About this exercise ::
From the records below, set down exactly the lines starting with the line that contains "right eye: (241, 454)" and going on through the line that contains "root of tail: (153, 303)". Nothing else is wanted.

┄┄┄┄┄┄┄┄┄┄

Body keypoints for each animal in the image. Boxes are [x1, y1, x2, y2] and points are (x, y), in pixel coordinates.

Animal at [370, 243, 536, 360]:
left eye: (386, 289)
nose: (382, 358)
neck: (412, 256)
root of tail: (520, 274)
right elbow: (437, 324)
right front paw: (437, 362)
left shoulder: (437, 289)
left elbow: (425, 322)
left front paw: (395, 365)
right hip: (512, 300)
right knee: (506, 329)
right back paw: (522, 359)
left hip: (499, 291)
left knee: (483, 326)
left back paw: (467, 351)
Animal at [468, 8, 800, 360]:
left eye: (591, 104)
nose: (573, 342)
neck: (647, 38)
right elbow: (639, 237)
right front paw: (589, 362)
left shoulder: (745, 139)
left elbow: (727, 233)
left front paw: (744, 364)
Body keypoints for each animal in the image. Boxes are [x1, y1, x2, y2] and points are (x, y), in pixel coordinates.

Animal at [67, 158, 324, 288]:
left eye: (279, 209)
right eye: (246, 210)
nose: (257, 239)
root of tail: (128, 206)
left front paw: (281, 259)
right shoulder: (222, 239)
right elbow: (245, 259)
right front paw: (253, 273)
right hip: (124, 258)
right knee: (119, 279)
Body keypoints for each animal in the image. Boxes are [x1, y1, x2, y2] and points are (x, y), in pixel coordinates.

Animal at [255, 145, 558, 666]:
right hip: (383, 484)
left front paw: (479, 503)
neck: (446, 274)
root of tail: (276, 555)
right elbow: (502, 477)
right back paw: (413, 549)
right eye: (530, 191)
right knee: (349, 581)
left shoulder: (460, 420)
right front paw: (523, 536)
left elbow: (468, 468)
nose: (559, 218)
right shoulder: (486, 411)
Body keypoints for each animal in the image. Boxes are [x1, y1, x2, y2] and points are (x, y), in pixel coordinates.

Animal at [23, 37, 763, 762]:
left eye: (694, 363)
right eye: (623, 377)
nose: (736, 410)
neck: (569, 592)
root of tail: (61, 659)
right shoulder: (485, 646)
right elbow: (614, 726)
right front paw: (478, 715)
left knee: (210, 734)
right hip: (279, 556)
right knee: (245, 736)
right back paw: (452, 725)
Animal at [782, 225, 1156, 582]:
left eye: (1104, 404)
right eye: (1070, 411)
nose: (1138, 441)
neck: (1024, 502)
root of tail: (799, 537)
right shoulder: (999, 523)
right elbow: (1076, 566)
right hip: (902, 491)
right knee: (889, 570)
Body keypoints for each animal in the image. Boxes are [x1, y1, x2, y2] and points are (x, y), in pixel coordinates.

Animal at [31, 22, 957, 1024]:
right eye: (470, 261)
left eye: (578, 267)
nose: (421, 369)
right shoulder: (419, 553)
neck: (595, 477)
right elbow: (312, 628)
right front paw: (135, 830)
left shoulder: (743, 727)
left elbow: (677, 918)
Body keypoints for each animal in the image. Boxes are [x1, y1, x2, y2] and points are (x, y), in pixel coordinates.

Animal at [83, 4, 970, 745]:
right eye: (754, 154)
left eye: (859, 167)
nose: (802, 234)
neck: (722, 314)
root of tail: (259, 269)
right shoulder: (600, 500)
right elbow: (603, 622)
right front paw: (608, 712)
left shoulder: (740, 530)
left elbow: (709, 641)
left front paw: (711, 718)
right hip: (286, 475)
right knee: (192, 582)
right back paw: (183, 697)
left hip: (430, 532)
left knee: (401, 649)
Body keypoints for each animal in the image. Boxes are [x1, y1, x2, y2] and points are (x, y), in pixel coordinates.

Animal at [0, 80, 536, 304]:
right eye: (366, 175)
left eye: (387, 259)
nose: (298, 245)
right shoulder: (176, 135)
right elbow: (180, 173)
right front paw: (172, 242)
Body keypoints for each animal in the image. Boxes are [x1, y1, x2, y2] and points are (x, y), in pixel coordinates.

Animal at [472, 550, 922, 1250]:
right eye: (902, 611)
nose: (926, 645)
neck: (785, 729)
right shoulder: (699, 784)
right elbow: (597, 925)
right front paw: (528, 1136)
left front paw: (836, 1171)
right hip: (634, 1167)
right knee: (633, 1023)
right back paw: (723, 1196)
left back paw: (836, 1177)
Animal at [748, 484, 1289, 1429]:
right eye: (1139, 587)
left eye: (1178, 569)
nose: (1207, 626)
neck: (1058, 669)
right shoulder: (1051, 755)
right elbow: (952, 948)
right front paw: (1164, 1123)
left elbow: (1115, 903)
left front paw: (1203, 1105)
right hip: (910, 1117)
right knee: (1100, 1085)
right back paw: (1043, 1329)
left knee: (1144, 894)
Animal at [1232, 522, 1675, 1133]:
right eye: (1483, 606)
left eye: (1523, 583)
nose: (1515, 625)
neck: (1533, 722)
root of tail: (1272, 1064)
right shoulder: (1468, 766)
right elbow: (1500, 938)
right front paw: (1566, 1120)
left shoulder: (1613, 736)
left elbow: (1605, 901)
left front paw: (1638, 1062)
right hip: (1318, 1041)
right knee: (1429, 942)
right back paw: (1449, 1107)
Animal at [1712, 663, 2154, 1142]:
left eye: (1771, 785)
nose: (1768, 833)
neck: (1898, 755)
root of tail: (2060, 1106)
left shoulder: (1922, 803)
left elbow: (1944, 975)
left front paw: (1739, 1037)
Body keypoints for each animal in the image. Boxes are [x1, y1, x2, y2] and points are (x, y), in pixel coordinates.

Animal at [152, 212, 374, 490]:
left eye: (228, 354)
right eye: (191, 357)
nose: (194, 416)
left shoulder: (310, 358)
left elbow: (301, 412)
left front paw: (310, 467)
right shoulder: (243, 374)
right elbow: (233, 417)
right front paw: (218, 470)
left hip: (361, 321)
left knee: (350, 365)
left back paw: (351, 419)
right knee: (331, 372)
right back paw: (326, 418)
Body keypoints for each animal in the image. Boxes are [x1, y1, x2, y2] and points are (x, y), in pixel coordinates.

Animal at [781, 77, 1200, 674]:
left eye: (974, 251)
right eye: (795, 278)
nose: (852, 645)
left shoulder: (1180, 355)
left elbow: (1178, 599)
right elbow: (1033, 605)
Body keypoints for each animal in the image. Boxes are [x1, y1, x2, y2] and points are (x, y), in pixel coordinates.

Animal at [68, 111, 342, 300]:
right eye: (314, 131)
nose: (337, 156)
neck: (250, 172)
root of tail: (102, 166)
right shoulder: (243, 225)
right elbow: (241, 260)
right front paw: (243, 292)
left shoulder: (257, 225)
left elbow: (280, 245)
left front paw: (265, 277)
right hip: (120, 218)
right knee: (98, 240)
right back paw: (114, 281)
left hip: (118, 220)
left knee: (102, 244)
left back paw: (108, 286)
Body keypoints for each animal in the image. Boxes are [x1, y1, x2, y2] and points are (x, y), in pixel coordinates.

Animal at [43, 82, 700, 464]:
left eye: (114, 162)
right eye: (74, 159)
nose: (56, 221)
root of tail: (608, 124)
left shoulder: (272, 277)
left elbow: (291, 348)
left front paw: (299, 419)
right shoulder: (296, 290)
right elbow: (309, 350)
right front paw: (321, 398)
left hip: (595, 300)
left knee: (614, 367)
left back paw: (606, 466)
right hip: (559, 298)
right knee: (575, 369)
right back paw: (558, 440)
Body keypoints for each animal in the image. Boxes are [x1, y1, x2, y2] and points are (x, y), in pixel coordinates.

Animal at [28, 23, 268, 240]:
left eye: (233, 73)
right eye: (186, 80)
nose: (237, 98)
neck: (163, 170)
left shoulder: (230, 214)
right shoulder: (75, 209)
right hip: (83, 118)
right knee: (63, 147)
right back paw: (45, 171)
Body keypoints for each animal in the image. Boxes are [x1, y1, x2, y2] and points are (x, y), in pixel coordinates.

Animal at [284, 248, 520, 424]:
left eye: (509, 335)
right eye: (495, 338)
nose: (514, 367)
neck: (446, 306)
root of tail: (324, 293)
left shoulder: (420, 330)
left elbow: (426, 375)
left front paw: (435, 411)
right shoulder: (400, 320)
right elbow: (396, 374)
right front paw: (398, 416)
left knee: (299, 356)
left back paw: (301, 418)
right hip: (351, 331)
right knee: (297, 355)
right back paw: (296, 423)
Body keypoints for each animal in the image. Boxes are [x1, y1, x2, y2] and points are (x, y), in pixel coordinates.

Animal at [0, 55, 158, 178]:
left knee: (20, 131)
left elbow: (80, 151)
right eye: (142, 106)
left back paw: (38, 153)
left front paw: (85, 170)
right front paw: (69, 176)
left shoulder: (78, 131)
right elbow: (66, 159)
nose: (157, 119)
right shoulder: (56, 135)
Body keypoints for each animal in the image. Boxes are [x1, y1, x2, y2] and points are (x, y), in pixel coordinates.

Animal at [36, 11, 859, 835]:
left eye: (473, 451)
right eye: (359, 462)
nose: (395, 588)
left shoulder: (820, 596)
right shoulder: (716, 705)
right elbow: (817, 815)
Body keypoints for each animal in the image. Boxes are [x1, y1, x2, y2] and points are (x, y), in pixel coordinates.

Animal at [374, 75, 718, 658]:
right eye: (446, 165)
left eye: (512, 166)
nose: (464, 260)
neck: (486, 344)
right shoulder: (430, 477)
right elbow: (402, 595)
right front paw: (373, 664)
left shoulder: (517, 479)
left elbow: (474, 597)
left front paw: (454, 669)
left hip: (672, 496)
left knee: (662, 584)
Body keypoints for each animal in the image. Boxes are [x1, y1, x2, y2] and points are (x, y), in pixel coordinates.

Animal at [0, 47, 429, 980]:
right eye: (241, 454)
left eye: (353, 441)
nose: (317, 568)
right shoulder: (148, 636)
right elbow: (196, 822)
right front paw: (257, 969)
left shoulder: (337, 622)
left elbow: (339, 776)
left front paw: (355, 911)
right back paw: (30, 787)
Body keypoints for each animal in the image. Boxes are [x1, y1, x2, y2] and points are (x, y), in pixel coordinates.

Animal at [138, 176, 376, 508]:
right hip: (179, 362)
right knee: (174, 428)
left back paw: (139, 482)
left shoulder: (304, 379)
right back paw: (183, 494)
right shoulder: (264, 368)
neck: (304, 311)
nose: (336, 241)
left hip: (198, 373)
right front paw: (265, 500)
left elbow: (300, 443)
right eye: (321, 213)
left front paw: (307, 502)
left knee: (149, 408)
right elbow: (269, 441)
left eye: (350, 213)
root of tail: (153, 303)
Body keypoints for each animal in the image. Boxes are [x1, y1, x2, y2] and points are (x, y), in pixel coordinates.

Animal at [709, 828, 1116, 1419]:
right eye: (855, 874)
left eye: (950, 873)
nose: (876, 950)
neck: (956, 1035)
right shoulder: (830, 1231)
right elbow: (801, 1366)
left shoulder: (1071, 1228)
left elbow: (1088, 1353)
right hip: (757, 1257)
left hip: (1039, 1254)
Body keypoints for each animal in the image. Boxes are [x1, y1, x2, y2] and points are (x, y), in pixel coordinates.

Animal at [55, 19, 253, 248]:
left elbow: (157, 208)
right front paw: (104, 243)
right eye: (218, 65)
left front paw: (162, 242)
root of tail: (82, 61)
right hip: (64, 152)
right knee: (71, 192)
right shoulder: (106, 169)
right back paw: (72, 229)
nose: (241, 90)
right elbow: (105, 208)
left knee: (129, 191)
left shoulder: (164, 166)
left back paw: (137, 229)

┄┄┄┄┄┄┄┄┄┄

Output for this exercise ::
right eye: (241, 454)
left eye: (353, 441)
nose: (317, 568)
right shoulder: (148, 636)
right elbow: (196, 822)
right front paw: (257, 969)
left shoulder: (337, 622)
left elbow: (339, 776)
left front paw: (355, 911)
right back paw: (30, 787)
Body keypoints for each animal in the image. Boxes are [x1, y1, x2, y2] and points are (x, y), in pixel coordinates.

Animal at [138, 176, 376, 508]:
right hip: (179, 362)
right knee: (174, 428)
left back paw: (139, 482)
left shoulder: (304, 379)
right back paw: (183, 494)
right shoulder: (264, 368)
neck: (304, 311)
nose: (336, 241)
left hip: (198, 373)
right front paw: (265, 500)
left elbow: (300, 443)
right eye: (321, 213)
left front paw: (307, 502)
left knee: (149, 408)
right elbow: (269, 441)
left eye: (350, 213)
root of tail: (153, 303)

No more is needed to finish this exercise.